▸ THE PROBLEM: In the records below, find the line holding "middle dip: (166, 333)" and the line holding "ring dip: (202, 362)". Set down both, with every line between them, exactly.

[RECORDS SUPPLIED Boundary: Start]

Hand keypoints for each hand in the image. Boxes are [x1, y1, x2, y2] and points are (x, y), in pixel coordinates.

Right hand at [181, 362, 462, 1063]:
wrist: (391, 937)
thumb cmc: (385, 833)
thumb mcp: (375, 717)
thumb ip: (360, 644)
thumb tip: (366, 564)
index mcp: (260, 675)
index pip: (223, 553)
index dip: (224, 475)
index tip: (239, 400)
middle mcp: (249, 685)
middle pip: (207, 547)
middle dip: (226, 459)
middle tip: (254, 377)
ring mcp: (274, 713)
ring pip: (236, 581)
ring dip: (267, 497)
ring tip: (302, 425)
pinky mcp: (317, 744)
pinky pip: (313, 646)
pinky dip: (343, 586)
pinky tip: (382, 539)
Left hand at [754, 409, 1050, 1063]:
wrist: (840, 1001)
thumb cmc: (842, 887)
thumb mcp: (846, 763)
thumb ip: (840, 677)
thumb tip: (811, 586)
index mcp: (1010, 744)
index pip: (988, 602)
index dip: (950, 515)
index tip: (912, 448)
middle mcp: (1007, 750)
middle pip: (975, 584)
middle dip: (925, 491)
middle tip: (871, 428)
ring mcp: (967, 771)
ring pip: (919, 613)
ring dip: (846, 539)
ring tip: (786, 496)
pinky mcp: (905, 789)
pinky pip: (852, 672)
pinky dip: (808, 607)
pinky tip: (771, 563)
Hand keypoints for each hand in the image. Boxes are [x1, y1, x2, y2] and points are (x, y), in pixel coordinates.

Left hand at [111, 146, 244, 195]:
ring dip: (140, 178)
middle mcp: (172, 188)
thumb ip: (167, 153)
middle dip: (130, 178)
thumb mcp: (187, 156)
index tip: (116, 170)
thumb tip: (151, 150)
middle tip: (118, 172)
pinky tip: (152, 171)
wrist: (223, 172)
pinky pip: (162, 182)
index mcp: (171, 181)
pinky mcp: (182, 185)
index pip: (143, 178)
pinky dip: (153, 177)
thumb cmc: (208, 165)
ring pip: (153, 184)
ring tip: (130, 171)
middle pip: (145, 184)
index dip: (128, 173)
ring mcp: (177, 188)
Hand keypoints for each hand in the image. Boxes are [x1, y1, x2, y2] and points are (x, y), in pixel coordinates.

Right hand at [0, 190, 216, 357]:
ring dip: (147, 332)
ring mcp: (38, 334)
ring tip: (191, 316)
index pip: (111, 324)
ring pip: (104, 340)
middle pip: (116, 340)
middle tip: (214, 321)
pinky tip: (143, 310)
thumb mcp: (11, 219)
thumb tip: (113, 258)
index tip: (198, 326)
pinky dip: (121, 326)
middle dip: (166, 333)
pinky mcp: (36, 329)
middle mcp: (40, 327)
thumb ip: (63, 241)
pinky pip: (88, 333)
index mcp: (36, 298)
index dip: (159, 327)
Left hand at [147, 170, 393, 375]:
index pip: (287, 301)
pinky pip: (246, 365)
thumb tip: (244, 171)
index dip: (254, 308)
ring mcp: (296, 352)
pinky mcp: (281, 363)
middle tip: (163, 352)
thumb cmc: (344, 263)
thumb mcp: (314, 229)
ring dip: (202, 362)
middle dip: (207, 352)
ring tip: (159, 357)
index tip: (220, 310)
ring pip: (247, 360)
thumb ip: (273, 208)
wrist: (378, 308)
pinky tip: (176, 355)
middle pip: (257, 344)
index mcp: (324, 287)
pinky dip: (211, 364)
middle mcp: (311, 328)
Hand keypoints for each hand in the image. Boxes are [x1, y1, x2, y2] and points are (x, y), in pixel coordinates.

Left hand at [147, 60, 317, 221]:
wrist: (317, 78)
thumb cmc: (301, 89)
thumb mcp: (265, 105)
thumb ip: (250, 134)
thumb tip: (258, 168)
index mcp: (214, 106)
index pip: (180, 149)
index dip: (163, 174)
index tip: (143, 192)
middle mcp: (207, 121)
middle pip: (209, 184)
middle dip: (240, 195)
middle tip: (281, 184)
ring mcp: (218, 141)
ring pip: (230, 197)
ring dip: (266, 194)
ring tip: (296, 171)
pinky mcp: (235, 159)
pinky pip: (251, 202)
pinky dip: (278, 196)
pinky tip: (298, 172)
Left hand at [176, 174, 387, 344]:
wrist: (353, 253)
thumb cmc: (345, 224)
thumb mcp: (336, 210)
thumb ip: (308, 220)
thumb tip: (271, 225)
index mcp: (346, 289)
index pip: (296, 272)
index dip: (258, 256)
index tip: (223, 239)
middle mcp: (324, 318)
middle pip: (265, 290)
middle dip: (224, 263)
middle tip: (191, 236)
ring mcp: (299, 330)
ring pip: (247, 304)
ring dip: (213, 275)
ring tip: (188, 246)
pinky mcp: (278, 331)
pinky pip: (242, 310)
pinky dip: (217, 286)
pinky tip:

[RECORDS SUPPLIED Boundary: End]

▸ REPLY:
middle dip: (166, 333)
pinky mcp: (36, 329)
middle mcp: (40, 327)
thumb ip: (63, 241)
pinky pip: (88, 333)
index mcp: (36, 298)
index dip: (159, 327)
Left hand at [147, 170, 393, 375]:
index pip: (287, 301)
pinky pip: (246, 365)
thumb tip: (244, 171)
index dip: (254, 308)
ring mcp: (296, 352)
pinky mcp: (281, 363)
middle tip: (163, 352)
thumb cmc: (344, 263)
thumb mcp: (314, 229)
ring dip: (202, 362)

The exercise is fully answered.